Bear, I'm sorry, I don't know how old DD is? I have understood, from others here, that it's wiser to tell children an age-appropriate version of the truth than to dress it up. Well, I guess that makes sense to anyone who was gaslighted by their own parents. What's the best way to explain that it's safer for her to see her grandma at your house, with you on hand?

Could you baldly tell her grandma sometimes isn't very nice to children??

Bear1984 · 14/10/2011 22:33

Garlic, DD is almost 9. I have thought about it, as DD knows about what she has said in the past, as she was telling DD bad things about me. But I don't know if she's too young still iykwim. But she does ask every so often, so I can't keep saying we're busy.

garlicScaresVampires · 14/10/2011 23:03

Hmm. Could you do an analogy with playground bitching? By about 9, you're likely to have bumped up against kids who try to make everyone take sides - obviously best avoided (and an early introduction to the discomforts of fence-sitting.) Your mum seems to have been trying to get her to "take sides" which is potentially unfair on DD. When she visits at your house, you're there to make sure things stay on an even keel.

I'm not putting this very well. I need an early night, sorry!

By even persuading / putting pressure on DD to change the arrangements, GM's already setting out her "side". I guess it's a question of whether your particular child has cottoned on to popularity games & manipulations - at 11, say, most children would be aware but 9 is a transitional age ...

Bear1984 · 15/10/2011 13:41

Hi Garlic, that's not a bad idea. I know what you mean! :)

DD was getting upset by what GM has doing or saying so hopefully she'll understand. The only danger I suppose is her telling GM this and making it look like I'm the bad guy and GM using this against me in some way, but I don't know. I think I'm perhaps just getting over paranoid lately, what with everything going on if that makes sense.

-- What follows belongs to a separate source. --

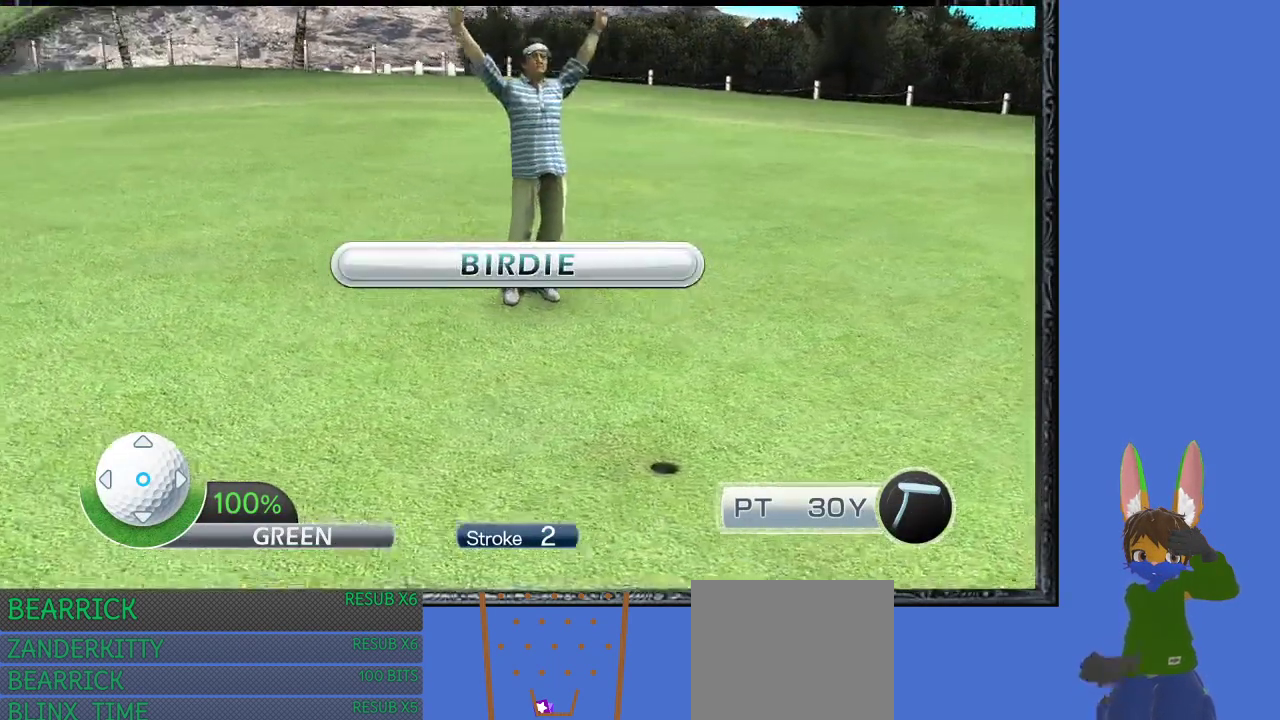
{"buttons": [], "left_stick": "center", "right_stick": "center", "events": []}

LesserOfTwoWeevils · 17/10/2011 02:07

Bibi, I'm so appalled by your story and amazed at your strength and perseverance.
Hello everyone else. I've posted about my emotionally abusive and neglectful mother before (can't bring myself to refer to her as "D"M).
She lives thousands of miles away but contrary to our wishes (she has health issues but is in deep denial) she is coming to where my DB and I live.
My DB and I don't get along very well: he was the golden child, I was the scapegoat. But we are united in finding our mother very very hard to handle?which is one reason we both escaped from her as soon as we could.
She announced that she's arriving next month and asked for suggestions for a hotel where she could stay. However DB is having an attack of guilt and wants us each to put her up/put up with her for a week so is pressuring me.
The family myth is that I'm the difficult one. As far as my DCs (25, 23 and 13) know she's just a doddery delusional sweet little old lady and I am unaccountably grumpy and impatient with her.
But she has damaged me for life. I've been in and out of therapy for decades and am on ADs and suffer from acute social phobia, have had a string of failed (and some abusive) relationships and am now alone (and very lonely) with no prospect of finding another relationship. And I'm very angry with her still?in fact more than ever. My DD is the same age I was when my mother started actively emotionally abusing me, and I'm finding what she did harder and harder to understand.
Not sure what I'm asking for. Perhaps some validation?my DB is trying to make me feel mean for not wanting her in my house. I will probably give in out of guilt, even though the idea is making me cringe already.
More than that, though, I want to be able to tell my children the truth, I'm fed up of being made out to be the difficult one. But I'm worried about how they'll react and whether they'll believe me. Should I try to tell them? What do I say?